Even if upb can’t achieve 100% the speed of code generation in an apples-to-apples comparison, upb can come out ahead by offering the flexibility to perform optimizations that are not easy or practical with current code generation approaches. The most significant examples are:

Skipping fields/submesages you don’t need.
The protobuf format makes it possible to skip submessages very efficiently. If you are only reading a small portion of a large, nested protobuf, you can get the fields you need in orders of magnitude less time than it would take to parse the whole thing.
Lazy parsing of submessages (not implemented yet).
A slightly different take on the previous point, it is possible to parse submessages only if/when they are accessed. This can achieve the same speeds as the previous without requiring you to statically analyze the set of fields you need. The downside is that parse errors surface later and unsynchronized reads are no longer thread-safe.
Referencing input string data instead of copying.
If the input contains strings, it is possible to reference them from the input string instead of paying for malloc() and memcpy(). This might be desirable in some cases but not others — a non-code-generation approach lets you decide at runtime.
Callback/Event-based parsing
Event-based parsing (like SAX in XML) can be much more efficient than parsing into a data structure.

Support for Dynamic Languages

The dynamic nature of upb is especially useful in the context of dynamic or interpreted languages. upb is specifically designed to be an ideal target for dynamic language extensions.

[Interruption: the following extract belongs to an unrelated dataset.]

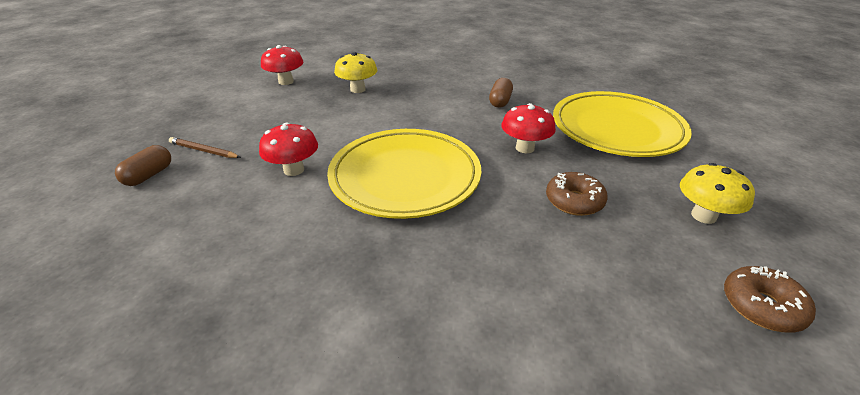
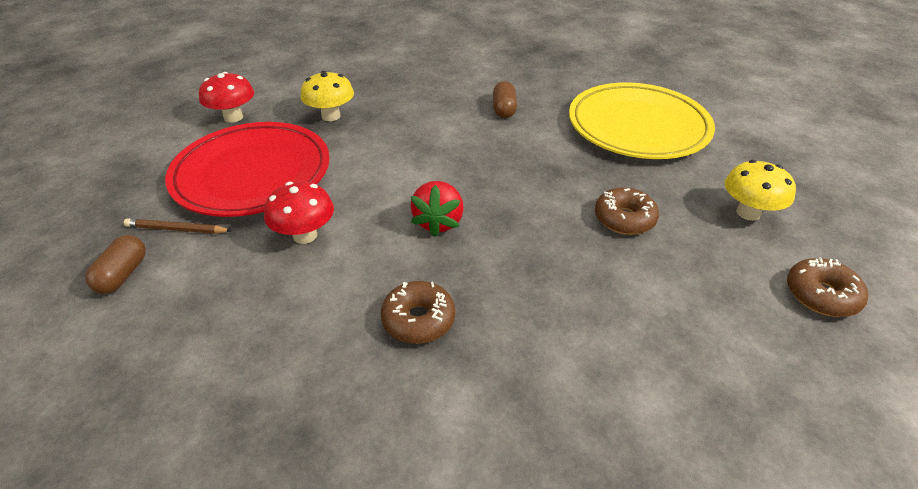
camera: 15 degrees left, 5 degrees up
(278, 121) = (252, 174): none -> red plate
(351, 250) = (418, 320): none -> brown donut
(405, 177) = (438, 222): yellow plate -> red strawberry
(525, 148) = (552, 164): red mushroom -> none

Protocol Buffers has an enormous potential to be useful to users of dynamic languages. It provides a format that languages can use to exchange data in a very efficient way. It provides the efficiency benefits of using built-in serialization formats like Python’s “Pickle”, Perl’s “Storable,” and Ruby’s “Marshal”, or JavaScript’s “JSON”, but with a more explicit schema and greater interoperability across languages.

Despite this promise, Protocol Buffers haven’t seen much adoption in dynamic languages because the existing implementations aren’t very efficient. upb was designed from the outset to be an ideal implementation for supporting very fast Protocol Buffers implementations for dynamic languages. This is much of the reason upb is focused on making the runtime dynamic and configurable (ie. no code generation), so that .proto types are easy to load at runtime and flexible in the ways you can process them.

Another important feature is developing memory-management interfaces that can integrate with the memory managers of dynamic languages. This is no easy task, because each language runtime does memory management differently. Some use reference counting, some use garbage collection, some use a combination, and the interfaces for interacting with the memory managers are different for every runtime. A key goal of upb was to design a memory management scheme that could gracefully integrate with all of these.